Transform to GPU MachineSet🔗

To create a GPU MachineSet in the same region, copy the yaml into your favourite text editor and remove all the unnecessary properties. Below is an example of the resulting yaml, highlighting the items that have changed to define the GPU node(s).
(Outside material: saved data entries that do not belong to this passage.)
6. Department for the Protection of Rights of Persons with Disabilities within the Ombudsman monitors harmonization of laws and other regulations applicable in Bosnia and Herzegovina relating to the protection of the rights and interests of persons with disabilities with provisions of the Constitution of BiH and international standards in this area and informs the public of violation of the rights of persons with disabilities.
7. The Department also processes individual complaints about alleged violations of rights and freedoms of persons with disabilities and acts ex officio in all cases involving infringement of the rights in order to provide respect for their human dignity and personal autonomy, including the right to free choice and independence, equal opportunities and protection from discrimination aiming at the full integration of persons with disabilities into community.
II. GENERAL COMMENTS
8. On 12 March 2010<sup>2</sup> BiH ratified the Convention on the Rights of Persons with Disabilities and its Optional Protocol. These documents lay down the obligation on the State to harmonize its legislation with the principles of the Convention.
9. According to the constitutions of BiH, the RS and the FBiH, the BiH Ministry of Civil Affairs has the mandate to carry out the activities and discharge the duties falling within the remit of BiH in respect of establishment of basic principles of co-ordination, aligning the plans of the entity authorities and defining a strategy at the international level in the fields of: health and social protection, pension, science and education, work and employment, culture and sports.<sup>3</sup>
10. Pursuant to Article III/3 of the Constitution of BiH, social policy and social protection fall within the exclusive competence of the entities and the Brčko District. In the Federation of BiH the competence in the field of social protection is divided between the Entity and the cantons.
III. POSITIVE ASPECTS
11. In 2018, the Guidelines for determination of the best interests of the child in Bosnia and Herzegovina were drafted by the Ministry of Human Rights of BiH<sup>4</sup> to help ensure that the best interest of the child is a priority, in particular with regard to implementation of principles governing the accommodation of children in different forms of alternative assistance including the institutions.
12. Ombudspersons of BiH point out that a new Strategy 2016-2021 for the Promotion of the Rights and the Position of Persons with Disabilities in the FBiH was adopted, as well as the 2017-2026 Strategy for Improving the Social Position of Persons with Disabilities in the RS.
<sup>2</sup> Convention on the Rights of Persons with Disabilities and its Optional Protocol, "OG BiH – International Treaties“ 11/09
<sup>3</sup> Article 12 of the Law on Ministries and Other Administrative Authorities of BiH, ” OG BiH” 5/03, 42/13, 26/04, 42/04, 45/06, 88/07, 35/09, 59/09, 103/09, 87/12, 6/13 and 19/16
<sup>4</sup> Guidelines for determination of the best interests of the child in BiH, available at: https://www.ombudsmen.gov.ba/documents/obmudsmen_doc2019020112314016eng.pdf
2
In this example there is only 1 GPU node of type Standard_NC96ads_A100_v4. Only the highlighted properties should be changed.

 1
 2
 3
 4
 5
 6
 7
 8
 9
10
11
12
13
14
15
16
17
18
19
20
21
22
23
24
25
26
27
28
29
30
31
32
33
34
35
36
37
38
39
40
41
42
43
44
45
46
47
48
49
50
51
52
53
54
55
56
57
apiVersion: machine.openshift.io/v1beta1
kind: MachineSet
metadata:
  name: fk-openshift-shtmp-gpu-germanywestcentral1
  namespace: openshift-machine-api
  labels:
    machine.openshift.io/cluster-api-cluster: fk-openshift-shtmp
spec:
  replicas: 1
  selector:
    matchLabels:
      machine.openshift.io/cluster-api-cluster: fk-openshift-shtmp
      machine.openshift.io/cluster-api-machineset: fk-openshift-shtmp-gpu-germanywestcentral1
  template:
    metadata:
      labels:
        machine.openshift.io/cluster-api-cluster: fk-openshift-shtmp
        machine.openshift.io/cluster-api-machine-role: worker
        machine.openshift.io/cluster-api-machine-type: worker
        machine.openshift.io/cluster-api-machineset: fk-openshift-shtmp-gpu-germanywestcentral1
    spec:
      providerSpec:
        value:
          osDisk:
            diskSettings: {}
            diskSizeGB: 300
            managedDisk:
              securityProfile:
                diskEncryptionSet: {}
              storageAccountType: Premium_LRS
            osType: Linux
          networkResourceGroup: fk-rg
          publicLoadBalancer: fk-openshift-shtmp
          userDataSecret:
            name: worker-user-data
          vnet: fk-openshift
          securityProfile:
            settings: {}
          credentialsSecret:
            name: azure-cloud-credentials
            namespace: openshift-machine-api
          zone: '1'
          publicIP: false
          resourceGroup: fk-openshift-rg
          kind: AzureMachineProviderSpec
          location: germanywestcentral
          vmSize: Standard_NC96ads_A100_v4
          image:
            offer: ''
            publisher: ''
            resourceID: /resourceGroups/fk-openshift-rg/providers/Microsoft.Compute/galleries/gallery_fk_openshift_shtmp/images/fk-openshift-shtmp-gen2/versions/latest
            sku: ''
            version: ''
          acceleratedNetworking: true
          managedIdentity: fk-openshift-shtmp-identity
          subnet: control-plane
          apiVersion: machine.openshift.io/v1beta1

Create the GPU MachineSet🔗

Once ready, do the following to create the MachineSet:

  • Go to the OpenShift console
  • Click the "+" sign at the top of the page
  • Paste the updated yaml into the the window

The MachineSet will create Machine CRs in the openshift-machines project. If the instance type is available in the selected Azure region and there is enough capacity, the Azure VM(s) will be created and after a 5-10 minutes, it/they will appear as nodes in the OpenShift cluster.